Ed MillsEdward N. Mills is a believer. He has not always been. Back in 1975, the idea of sending his children to a start-up Catholic liberal arts college in California was unsettling to the man who had founded what would become the nation’s 18th largest chemical distribution company. But four of his children are now Thomas Aquinas College graduates, and he is an enthusiastic member emeritus of the Board of Governors.

Mr. Mills was born and raised in the chemical business. His father worked at the Shell Oil refinery in Roxana, Ill., a company town that so dominated the 1,200 souls who lived in downstate Illinois that even the high school team was known as the “Shells.”

One summer between his sophomore and junior years of high school, Mr. Mills was working as a counselor at a local Boy Scout Camp. At the staff cookout and hayride to close the camp down for the summer, the Eagle Scout met a young Catholic girl from nearby Alton, Ill., Miss Dolores Springman.

Dolores was one of eight children from a devout Catholic family. Ed was an only child from a non-practicing Presbyterian family. The two began dating, rival high schools apart, over the next two years and through their graduations in 1948. With hopes of becoming a chemist, Ed went to the University of Illinois, Champaign-Urbana, to pursue studies in chemistry and mathematics. Dolores enrolled at St. Mary’s College at Notre Dame. The Catholic example of Dolores and her family left its mark on Ed. By Christmas break in his freshman year he entered the Church.

Dolores left college to teach kindergarten at her parish school back in Alton. In 1950, at the end of his sophomore year of college, Ed and Dolores were married. By his senior year of college, Ed had spent enough time in the laboratory to see that a career there was not for him. He took a job with Shell’s Chemical Division as a sales correspondent for the Chicago office. After a year, he trained at Shell’s technical service laboratory in New Jersey, where he acquired a practical knowledge about Shell products, organic chemicals, solvents, resins, and plastics. This was in the post-World War II heyday of chemical development, and Ed was at the heart of the technological boom with a major manufacturer of synthetic chemicals.

Mr. Mills resumed sales work in Chicago a year later. Then after transfers to Milwaukee and St. Louis, he decided to go into business for himself. It was a big risk, but Mrs. Mills, who was then expecting their eighth child, encouraged him to make the leap.

They returned to Wisconsin and the Mills started a chemical distribution business, Milwaukee Solvents and Chemicals, working out of their home. Mr. Mills’ niche was in fulfilling “rush orders” and in using his knowledge about the products to give him an edge over competition. Mrs. Mills would take calls from customers and handle all the orders and bookings. “I was changing clothes constantly,” he recalls. “I’d be in a business suit with a customer one minute, and then in jeans and work shoes the next, so I could package the products, jump in a truck, and deliver the orders.”
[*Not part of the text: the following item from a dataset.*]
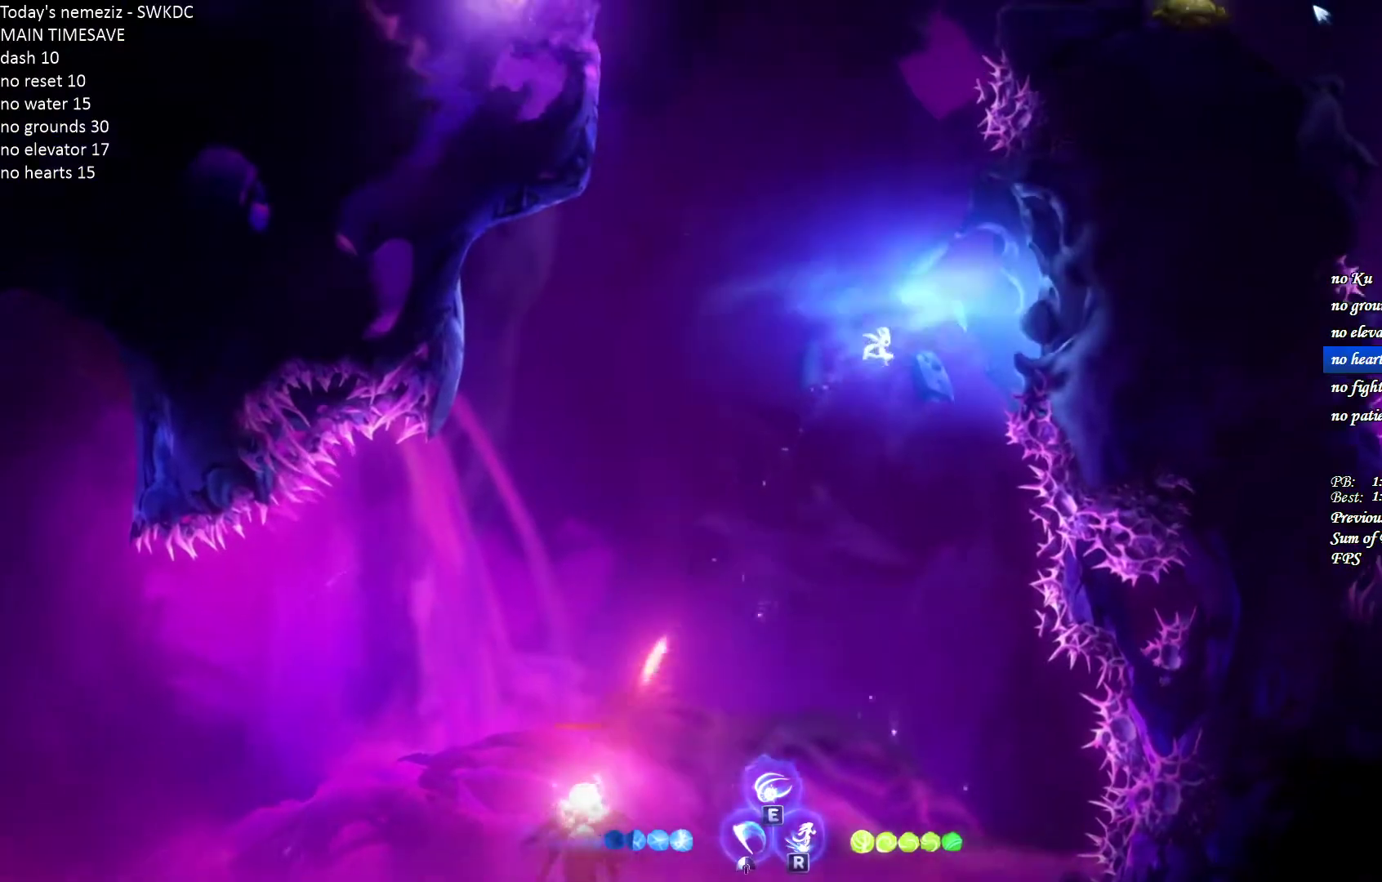
{"keys": ["d"], "mouse": [], "events": [[200, "ctrl", "down"], [300, "ctrl", "up"]]}
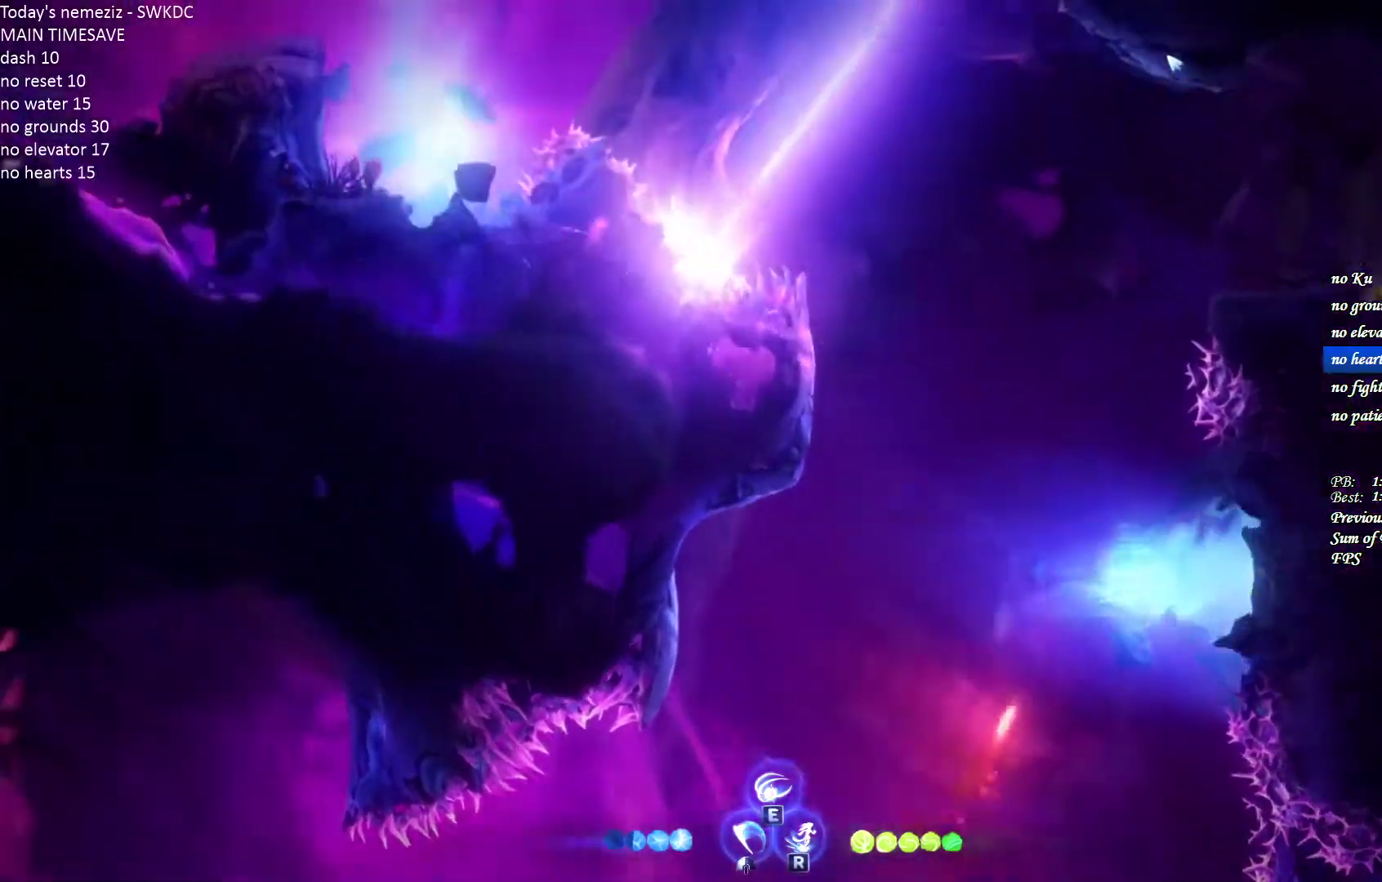
{"keys": ["a"], "mouse": [], "events": [[150, "a", "down"], [150, "d", "up"]]}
The couple’s partnership worked well. After six months, they hired their first employee. After two years, they moved to an outside office. In 1970, they opened a distribution facility in Minneapolis. Four years later, they opened one in Des Moines.

Eventually the Mills diversified into contract manufacturing and made such household items as shampoos, conditioners, bath and floor cleansers, cosmetics, solutions for baby wipes, deionized water, even “teat dip” for dairy farmers. Mr. Mills had also found a niche in reclamation efforts, taking used chemicals and making them reusable through chemical processing. His customers included industry giants such as American Can Corporation, Minnesota Mining, S.C. Johnson, Valspar, and Pittsburgh Paint & Glass.

Meanwhile, as chairman of the board and CEO of Milsolv Companies, Mills had become an industry leader. He was President of the Wisconsin Paint and Coatings Association and Director of the Affiliated Chemical Group, an insurance association.

Mr. Mills built a plant to make fuel-grade ethyl alcohol. By 1998, his company (now known as Milsolv Companies) had grown to 160 employees and was doing $112 million in business with active business concerns in Wisconsin, Minnesota, and Iowa. Mrs. Mills was with him every step of the way. “She’s been the best business partner I’ve ever had.”

But this man of business and technical work had little interest in Catholic liberal education until he started seeing the effects it had on his children and met their friends. Over time, he became a fervent advocate of Thomas Aquinas College and in 1992 joined its board of governors. (He previously served as a director of the Wisconsin Federation of Independent Colleges.)

In 1998, the Mills sold their business and eventually retired to Oak View, Calif. Then, after 54 years of marriage and having raised 10 children, Mrs. Mills passed away in 2004. In honor of their decades of generosity to the College, Mr. and Mrs. Mills were inducted into the Order of St. Albert the Great in 2010.

Mr. Mills retired from the College’s Board of Governors in 2006, and by resolution of his erstwhile colleagues, he was granted emeritus status in honor of his many years of exemplary work.